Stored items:
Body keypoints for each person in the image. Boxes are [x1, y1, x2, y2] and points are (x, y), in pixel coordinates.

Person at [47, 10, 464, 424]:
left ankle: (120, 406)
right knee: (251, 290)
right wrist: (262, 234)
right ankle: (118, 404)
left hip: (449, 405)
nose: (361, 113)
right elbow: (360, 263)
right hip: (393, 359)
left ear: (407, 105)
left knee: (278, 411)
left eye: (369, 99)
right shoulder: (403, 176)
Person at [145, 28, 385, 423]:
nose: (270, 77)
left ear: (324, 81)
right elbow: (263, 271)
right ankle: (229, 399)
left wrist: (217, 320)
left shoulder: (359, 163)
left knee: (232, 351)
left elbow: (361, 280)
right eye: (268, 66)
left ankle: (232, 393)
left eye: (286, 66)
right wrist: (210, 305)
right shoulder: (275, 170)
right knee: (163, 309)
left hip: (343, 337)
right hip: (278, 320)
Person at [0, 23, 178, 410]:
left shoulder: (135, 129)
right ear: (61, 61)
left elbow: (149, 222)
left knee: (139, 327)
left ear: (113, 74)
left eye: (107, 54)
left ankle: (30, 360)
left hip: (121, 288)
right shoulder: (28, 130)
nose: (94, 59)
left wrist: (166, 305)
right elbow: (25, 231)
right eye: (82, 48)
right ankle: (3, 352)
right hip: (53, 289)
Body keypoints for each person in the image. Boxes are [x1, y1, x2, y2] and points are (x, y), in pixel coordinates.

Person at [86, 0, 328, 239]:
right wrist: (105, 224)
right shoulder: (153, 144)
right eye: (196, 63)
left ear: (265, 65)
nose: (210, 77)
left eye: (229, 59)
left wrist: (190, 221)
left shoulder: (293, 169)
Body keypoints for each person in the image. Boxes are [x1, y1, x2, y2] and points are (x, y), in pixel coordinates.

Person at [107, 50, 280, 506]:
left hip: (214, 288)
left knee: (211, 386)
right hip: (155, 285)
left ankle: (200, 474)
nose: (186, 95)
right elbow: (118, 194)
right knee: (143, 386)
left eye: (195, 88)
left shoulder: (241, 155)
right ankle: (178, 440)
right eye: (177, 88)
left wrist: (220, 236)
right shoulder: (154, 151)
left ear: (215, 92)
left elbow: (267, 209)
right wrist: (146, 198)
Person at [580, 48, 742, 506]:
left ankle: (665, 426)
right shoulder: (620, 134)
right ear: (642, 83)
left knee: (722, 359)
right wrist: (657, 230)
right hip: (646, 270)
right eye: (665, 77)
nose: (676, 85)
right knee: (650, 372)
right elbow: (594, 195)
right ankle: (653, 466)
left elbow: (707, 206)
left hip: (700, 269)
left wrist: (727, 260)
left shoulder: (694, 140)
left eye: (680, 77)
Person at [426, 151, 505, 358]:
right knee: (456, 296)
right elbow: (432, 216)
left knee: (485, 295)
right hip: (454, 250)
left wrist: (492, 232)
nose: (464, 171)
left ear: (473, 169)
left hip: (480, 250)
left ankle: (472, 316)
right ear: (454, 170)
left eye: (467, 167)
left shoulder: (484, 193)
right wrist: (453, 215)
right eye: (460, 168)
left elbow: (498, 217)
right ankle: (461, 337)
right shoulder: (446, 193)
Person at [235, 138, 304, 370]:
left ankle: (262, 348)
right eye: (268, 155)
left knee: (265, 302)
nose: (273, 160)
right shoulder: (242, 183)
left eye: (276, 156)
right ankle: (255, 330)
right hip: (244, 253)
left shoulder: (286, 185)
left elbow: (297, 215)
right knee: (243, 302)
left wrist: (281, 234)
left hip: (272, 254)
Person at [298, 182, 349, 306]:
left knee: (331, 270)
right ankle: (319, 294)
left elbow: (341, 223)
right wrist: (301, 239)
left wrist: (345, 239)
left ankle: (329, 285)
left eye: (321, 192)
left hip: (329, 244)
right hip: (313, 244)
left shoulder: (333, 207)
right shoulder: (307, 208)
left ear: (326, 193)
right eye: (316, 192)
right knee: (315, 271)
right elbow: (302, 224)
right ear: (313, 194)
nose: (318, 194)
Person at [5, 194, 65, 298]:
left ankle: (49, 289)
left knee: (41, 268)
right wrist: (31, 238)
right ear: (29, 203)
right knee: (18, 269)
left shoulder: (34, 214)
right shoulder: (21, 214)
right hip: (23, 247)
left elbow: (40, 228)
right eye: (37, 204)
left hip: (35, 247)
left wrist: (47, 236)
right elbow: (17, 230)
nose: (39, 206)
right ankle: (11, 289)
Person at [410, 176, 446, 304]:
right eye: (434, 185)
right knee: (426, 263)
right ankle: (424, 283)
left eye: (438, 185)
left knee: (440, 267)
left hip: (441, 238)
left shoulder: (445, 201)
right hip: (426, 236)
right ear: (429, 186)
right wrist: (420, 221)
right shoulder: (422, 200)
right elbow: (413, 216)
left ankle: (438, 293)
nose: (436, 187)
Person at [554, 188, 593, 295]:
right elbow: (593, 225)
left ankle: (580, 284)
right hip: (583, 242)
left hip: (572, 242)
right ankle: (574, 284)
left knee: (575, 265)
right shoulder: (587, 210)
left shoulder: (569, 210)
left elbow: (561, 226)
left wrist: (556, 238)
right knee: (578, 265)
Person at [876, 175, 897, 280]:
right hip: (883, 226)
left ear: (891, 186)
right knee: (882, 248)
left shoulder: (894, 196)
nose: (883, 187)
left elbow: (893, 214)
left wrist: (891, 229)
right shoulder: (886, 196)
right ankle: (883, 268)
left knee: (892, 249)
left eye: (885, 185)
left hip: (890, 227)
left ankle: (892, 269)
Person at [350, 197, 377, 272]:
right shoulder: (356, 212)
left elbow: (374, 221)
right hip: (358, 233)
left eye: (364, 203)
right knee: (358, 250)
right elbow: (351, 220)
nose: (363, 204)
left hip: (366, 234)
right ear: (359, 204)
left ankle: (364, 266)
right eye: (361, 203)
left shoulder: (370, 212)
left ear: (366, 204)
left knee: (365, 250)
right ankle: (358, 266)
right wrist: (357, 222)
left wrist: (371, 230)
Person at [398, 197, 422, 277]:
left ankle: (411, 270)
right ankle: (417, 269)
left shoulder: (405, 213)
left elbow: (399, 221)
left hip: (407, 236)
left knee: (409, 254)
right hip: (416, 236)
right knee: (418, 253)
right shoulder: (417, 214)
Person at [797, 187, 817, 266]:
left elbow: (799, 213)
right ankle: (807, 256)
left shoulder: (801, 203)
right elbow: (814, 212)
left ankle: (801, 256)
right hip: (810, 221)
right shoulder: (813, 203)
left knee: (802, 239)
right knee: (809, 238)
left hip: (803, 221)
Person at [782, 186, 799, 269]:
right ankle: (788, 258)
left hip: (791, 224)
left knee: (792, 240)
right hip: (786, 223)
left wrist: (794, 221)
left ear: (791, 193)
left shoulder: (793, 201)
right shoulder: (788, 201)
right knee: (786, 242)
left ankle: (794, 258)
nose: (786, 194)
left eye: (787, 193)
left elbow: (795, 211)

» **Task to carry out**
Retype exactly the lines from the start of the entries through the one with "right shoulder: (403, 176)"; include both ends.

» **Response to this exercise**
Body keypoints for each person in the image. Boxes are [x1, y1, x2, y2] and points are (x, y), in pixel coordinates.

Person at [47, 10, 464, 424]:
left ankle: (120, 406)
right knee: (251, 290)
right wrist: (262, 234)
right ankle: (118, 404)
left hip: (449, 405)
nose: (361, 113)
right elbow: (360, 263)
right hip: (393, 359)
left ear: (407, 105)
left knee: (278, 411)
left eye: (369, 99)
right shoulder: (403, 176)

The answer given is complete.